You don't necessarily have to worry about any of the studentship numbers that it's asking you for. That's not necessary for this particular assessment. But what you will actually have to do is start thinking about the nature of the data that you're producing.
So you can see here, often it's really handy actually, once you're actually working with much larger scale projects to understand what file formats are being dealt with, because often it can cause no end of stumbling blocks. But interestingly, who owns the data? We started talking for purposes of licensing about, you need to make sure you're fully aware of who owns any of the content
or any of the data that you are choosing to license, because you can't license something that you don't already have existing rights to. So this is why I want you to actually complete these data management plans as part of the group. And for example, how will descriptive metadata, so for example those parameter sets or initial conditions,
how will you actually be creating that metadata? How will you incorporate it into the files that you're delivering? And then we start moving on to, you can see in tabs three and four, a little bit more about those intermediate or later stages. We're starting to move away now from just producing the data,
actually thinking about how you're sharing it in the short term, moving into, if I actually told you that you had to preserve the data from this project in the long term, how would you choose to do it? So I will be around all afternoon to actually answer any questions on this, and I realise this is a very small scale project, so some of these may not seem as relevant now as they would be
if I were asking you to do this for example for your summer projects for the DTC later this year. But hopefully what it's designed to do is actually get you thinking about certain questions you should be asking yourself at the start of a research project if you're actually going to deliver it right through to the end in a way that's going to be useful for other people.
What you will need to do once you've filled in the answers to those 20 questions is literally just go to save here, pop in a file name, and once you click save in XML it will allow you to actually, it will pull all of the information you've put into that form and save it as an XML file. That just needs to go up on your GitHub repository.
For phase two, when you actually open up another group's repository tomorrow morning and then you find their XML file, you will actually be able to come to this load tab once you've downloaded that XML file from them and actually open it up you'll be able to load it into, there we go,
and you'll be able to actually load it in, so you'll be able to understand what the actual wishes of the group were that you've inherited the project from, you'll understand how they structured their data and how they would recommend that you manage it. So I realise that sounds quite formulating,
but once you actually integrate it into the way that you're actually doing your research it will actually prove really, really useful.

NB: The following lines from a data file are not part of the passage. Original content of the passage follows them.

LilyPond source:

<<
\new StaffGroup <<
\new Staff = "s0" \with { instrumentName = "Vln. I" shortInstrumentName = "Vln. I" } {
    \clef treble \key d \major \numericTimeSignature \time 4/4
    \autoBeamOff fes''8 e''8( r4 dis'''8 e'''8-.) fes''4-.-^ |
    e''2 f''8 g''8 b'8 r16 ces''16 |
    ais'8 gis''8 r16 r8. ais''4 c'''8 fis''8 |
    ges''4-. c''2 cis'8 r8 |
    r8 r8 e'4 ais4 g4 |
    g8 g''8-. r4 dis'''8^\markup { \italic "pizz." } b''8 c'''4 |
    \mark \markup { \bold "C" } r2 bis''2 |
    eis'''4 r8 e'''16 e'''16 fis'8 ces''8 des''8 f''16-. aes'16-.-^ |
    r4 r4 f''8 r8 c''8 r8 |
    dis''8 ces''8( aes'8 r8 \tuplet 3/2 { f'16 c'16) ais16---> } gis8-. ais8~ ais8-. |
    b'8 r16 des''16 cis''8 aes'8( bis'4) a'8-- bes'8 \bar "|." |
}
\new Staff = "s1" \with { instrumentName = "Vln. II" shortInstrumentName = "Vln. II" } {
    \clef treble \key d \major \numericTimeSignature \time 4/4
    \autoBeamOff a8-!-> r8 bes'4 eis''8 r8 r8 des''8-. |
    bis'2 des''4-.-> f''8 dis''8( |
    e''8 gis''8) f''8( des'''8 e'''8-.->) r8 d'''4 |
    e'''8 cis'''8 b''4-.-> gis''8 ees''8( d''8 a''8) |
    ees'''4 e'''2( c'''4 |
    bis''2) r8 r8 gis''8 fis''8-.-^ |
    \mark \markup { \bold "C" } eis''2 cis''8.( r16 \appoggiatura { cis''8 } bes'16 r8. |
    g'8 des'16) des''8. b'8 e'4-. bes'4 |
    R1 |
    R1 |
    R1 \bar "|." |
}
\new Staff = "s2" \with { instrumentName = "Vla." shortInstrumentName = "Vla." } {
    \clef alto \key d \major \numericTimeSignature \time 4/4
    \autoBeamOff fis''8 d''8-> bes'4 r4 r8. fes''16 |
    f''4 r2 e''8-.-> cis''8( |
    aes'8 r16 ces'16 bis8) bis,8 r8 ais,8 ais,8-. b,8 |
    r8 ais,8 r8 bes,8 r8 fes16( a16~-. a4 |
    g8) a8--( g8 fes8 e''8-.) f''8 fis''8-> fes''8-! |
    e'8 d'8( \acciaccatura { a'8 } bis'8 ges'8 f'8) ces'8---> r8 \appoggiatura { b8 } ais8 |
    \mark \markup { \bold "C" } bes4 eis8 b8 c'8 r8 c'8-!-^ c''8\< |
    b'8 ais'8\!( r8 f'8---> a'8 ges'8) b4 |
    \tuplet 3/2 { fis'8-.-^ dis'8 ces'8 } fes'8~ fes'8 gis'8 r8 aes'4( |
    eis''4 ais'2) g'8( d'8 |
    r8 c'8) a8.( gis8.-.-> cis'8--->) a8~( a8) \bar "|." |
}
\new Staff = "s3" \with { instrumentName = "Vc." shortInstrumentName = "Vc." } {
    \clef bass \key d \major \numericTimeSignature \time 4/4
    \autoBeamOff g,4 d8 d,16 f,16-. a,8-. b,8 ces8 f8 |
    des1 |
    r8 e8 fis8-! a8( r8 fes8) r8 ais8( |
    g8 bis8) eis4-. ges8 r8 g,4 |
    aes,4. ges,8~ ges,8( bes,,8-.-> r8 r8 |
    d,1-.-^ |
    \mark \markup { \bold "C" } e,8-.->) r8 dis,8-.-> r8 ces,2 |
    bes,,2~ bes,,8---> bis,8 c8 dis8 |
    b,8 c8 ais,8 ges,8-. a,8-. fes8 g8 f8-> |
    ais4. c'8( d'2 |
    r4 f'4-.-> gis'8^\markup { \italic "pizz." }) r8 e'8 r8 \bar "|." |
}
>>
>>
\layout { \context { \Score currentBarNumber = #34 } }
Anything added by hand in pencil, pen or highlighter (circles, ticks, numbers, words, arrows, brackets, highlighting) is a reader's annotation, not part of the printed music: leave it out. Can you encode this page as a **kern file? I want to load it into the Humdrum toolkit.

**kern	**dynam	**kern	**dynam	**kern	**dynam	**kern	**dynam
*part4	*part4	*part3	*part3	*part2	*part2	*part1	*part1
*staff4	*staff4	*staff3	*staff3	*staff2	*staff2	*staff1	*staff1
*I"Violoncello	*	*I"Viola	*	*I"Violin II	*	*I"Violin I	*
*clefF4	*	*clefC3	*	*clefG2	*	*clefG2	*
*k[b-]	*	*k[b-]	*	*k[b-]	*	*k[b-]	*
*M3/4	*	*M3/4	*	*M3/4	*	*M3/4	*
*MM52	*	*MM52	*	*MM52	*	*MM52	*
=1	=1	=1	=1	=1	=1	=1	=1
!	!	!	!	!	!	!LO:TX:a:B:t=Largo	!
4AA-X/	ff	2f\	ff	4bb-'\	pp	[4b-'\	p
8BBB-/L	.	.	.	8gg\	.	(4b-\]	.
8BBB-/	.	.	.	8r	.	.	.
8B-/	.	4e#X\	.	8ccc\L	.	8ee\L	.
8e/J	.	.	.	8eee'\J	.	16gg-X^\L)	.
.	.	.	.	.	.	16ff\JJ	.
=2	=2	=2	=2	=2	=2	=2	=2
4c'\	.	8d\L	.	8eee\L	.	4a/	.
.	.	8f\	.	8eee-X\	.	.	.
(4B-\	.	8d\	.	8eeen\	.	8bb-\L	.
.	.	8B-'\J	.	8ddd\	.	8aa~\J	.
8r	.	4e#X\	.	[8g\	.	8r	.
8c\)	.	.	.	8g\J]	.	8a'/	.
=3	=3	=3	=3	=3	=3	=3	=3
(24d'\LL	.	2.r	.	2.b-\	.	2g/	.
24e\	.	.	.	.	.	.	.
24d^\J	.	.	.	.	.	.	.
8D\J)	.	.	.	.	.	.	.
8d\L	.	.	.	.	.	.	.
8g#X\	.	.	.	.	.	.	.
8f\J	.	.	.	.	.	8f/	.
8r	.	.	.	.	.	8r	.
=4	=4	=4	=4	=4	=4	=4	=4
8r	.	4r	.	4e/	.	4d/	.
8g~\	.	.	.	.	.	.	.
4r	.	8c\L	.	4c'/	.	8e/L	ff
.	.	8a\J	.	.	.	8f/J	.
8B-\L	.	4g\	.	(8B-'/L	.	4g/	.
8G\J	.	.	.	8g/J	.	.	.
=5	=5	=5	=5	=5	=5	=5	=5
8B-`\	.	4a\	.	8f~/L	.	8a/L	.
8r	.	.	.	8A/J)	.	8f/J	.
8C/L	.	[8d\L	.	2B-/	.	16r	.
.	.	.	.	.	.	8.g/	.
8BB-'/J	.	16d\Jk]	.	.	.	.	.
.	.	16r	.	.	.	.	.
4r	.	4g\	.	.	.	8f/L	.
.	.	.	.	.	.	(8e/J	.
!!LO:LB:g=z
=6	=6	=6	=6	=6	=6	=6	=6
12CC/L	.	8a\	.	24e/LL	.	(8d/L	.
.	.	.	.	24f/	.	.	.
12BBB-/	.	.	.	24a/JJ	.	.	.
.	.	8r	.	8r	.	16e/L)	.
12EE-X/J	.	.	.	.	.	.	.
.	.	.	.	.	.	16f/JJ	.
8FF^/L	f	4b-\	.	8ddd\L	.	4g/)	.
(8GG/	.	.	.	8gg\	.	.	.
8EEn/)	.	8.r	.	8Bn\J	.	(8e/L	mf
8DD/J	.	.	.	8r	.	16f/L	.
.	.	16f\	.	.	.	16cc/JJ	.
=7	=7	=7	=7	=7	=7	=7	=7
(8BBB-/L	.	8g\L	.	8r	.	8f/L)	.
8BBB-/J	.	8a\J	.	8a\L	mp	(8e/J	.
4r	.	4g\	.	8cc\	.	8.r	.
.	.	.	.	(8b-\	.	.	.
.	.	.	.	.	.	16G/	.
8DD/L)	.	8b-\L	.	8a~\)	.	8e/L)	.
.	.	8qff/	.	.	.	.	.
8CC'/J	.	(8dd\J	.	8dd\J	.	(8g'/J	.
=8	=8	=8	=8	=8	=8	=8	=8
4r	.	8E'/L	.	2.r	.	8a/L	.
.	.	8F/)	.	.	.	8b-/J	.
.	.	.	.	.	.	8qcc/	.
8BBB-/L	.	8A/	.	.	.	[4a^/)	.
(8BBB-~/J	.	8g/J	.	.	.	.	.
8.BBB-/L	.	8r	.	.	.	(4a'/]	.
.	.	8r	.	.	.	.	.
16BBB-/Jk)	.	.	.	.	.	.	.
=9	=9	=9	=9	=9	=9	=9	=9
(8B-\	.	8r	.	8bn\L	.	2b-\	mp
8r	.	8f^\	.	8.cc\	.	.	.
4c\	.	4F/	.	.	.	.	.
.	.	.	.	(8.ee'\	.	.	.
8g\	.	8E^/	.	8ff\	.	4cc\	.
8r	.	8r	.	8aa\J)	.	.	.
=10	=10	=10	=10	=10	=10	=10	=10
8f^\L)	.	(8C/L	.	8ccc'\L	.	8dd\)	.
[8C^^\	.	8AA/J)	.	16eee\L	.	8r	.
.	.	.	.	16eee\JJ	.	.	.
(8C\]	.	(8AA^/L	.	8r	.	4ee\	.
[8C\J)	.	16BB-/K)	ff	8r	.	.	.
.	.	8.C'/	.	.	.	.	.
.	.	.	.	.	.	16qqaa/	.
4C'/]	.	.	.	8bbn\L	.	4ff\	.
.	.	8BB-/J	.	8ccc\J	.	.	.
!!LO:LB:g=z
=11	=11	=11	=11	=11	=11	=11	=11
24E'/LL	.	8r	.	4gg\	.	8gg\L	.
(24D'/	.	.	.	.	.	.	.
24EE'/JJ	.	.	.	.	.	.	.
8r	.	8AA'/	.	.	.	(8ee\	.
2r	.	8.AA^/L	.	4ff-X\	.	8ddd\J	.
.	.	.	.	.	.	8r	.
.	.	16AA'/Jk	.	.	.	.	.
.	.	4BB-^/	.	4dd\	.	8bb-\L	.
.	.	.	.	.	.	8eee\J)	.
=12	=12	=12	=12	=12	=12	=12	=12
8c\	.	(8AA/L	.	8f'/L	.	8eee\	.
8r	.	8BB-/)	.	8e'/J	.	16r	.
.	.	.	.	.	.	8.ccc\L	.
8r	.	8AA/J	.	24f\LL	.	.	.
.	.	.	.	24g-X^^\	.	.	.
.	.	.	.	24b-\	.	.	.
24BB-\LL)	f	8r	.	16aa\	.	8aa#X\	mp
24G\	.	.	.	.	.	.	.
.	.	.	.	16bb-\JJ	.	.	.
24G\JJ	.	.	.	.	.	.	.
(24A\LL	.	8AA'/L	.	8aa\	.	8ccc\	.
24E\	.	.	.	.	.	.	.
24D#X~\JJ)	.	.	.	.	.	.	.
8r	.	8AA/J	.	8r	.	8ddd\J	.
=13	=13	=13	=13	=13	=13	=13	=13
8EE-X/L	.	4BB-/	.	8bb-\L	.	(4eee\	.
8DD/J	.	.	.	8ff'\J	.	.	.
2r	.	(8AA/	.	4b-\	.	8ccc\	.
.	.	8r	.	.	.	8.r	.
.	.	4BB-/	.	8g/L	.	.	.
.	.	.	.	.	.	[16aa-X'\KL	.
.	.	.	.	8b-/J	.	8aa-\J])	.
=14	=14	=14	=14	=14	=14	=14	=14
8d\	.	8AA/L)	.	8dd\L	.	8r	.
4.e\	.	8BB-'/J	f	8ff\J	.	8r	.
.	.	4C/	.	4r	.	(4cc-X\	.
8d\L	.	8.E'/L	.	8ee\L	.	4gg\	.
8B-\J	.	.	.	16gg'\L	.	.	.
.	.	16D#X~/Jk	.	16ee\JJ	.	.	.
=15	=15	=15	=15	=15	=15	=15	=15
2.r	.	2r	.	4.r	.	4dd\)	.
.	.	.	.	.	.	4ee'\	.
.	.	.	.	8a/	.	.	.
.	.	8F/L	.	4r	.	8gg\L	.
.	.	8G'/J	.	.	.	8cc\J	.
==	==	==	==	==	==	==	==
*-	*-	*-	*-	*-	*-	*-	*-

So now I will just speak to the very, very end, last slide is actually here, so we'll just stay on that one. I'll put these upon Web Learn, so that should provide some info about the Digital Curation Centre and there's also a couple of really useful resources, there's a whole leaflet about how Oxford University will provide facilities for you to manage your data,
for you to archive your data and store your data. So if as a DPhil student you actually find that you have the need for large scale data storage, those leaflets will actually provide you with lots of people you can contact about how to achieve that.